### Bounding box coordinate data
********************

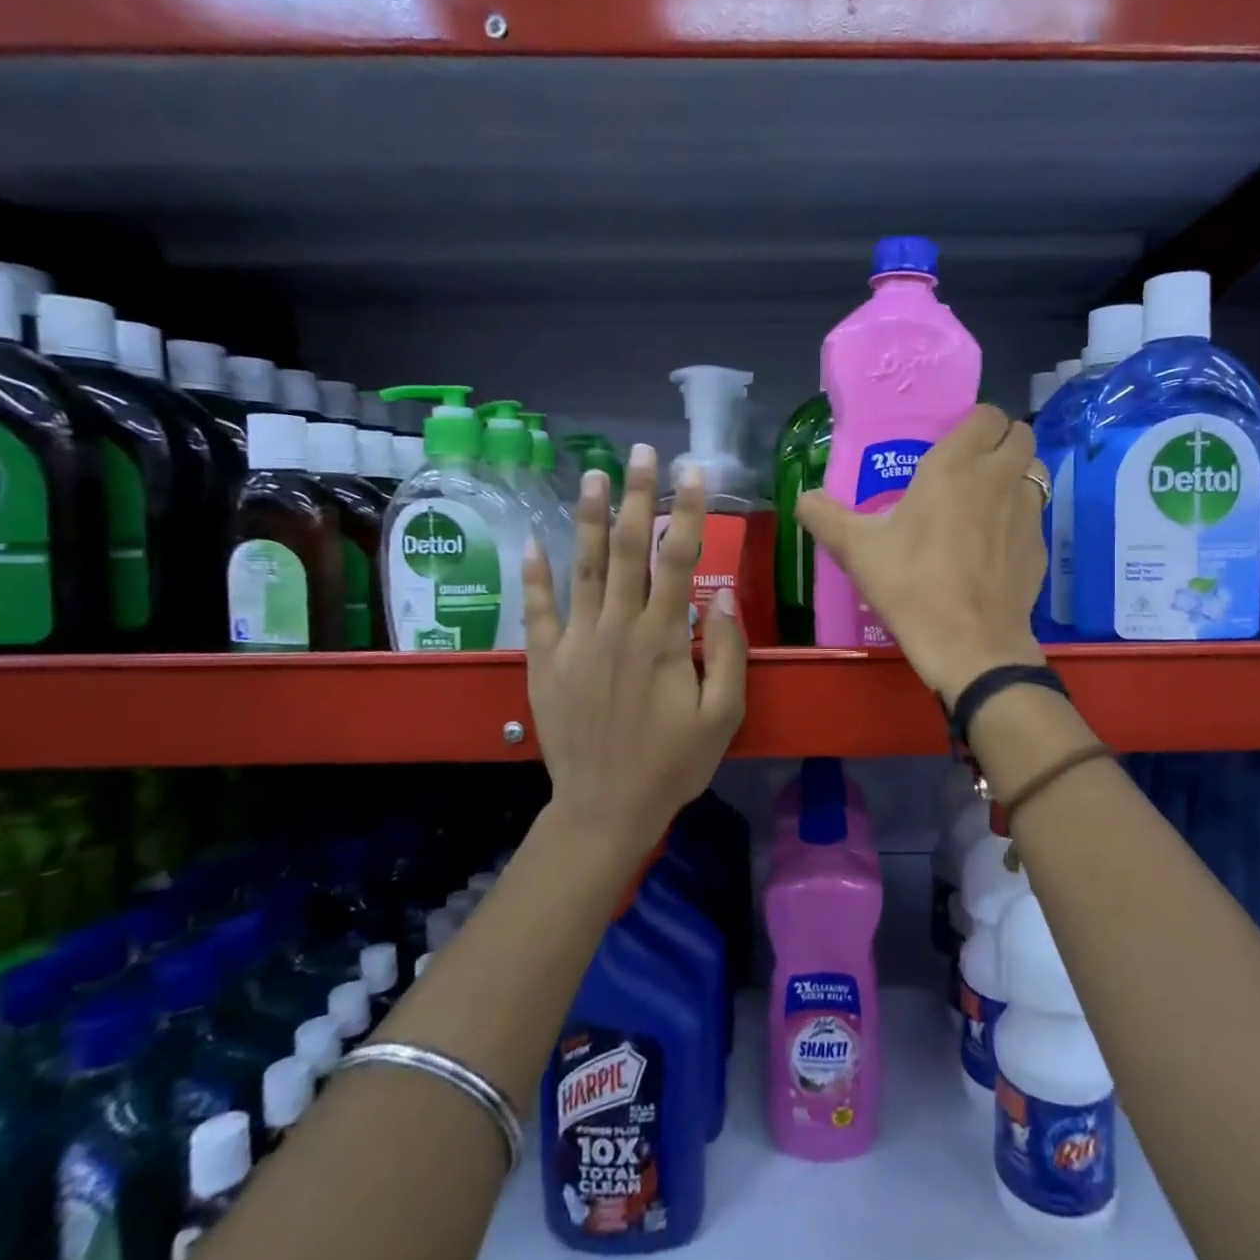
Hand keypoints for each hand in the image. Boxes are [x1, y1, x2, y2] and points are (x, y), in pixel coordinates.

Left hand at [521, 446, 746, 849]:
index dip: (687, 512)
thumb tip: (720, 596)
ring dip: (587, 517)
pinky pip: (538, 610)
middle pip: (626, 550)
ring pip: (582, 567)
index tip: (693, 471)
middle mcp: (617, 628)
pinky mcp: (546, 661)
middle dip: (636, 496)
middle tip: (640, 452)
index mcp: (663, 639)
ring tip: (591, 473)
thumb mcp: (723, 715)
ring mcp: (576, 642)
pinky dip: (535, 575)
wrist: (606, 808)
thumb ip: (727, 652)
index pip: (678, 560)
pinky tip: (532, 541)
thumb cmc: (673, 763)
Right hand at [795, 405, 1046, 700]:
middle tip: (969, 468)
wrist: (970, 644)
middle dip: (999, 442)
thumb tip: (803, 499)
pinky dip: (1019, 518)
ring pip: (1034, 470)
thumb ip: (825, 517)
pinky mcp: (1040, 546)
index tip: (950, 445)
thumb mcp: (857, 550)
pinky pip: (1035, 514)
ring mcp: (1028, 511)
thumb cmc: (911, 585)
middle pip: (1020, 433)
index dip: (973, 424)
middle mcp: (999, 477)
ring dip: (1016, 474)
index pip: (987, 414)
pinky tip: (994, 547)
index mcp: (956, 465)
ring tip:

********************

### Work instructions
Please give the entries again word for word, without any pictures.

### Worked solution
Hand keypoints for each hand in the image. Boxes are [x1, y1, x2, y2] and points are (x, y), in pixel coordinates.

Left hand at [521, 446, 746, 849]:
index dip: (687, 512)
thumb tip: (720, 596)
ring dip: (587, 517)
pinky pip: (538, 610)
middle pip: (626, 550)
ring pip: (582, 567)
index tip: (693, 471)
middle mcp: (617, 628)
pinky mcp: (546, 661)
middle dip: (636, 496)
middle tip: (640, 452)
index mcp: (663, 639)
ring tip: (591, 473)
thumb mcp: (723, 715)
ring mcp: (576, 642)
pinky dip: (535, 575)
wrist: (606, 808)
thumb ip: (727, 652)
index pip: (678, 560)
pinky tip: (532, 541)
thumb cmc: (673, 763)
Right hand at [795, 405, 1046, 700]:
middle tip: (969, 468)
wrist: (970, 644)
middle dip: (999, 442)
thumb tip: (803, 499)
pinky dip: (1019, 518)
ring pip: (1034, 470)
thumb ip: (825, 517)
pinky mcp: (1040, 546)
index tip: (950, 445)
thumb mcp: (857, 550)
pinky pip: (1035, 514)
ring mcp: (1028, 511)
thumb cmc: (911, 585)
middle pip: (1020, 433)
index dip: (973, 424)
middle mcp: (999, 477)
ring dip: (1016, 474)
index pip: (987, 414)
pinky tip: (994, 547)
index mcp: (956, 465)
ring tip:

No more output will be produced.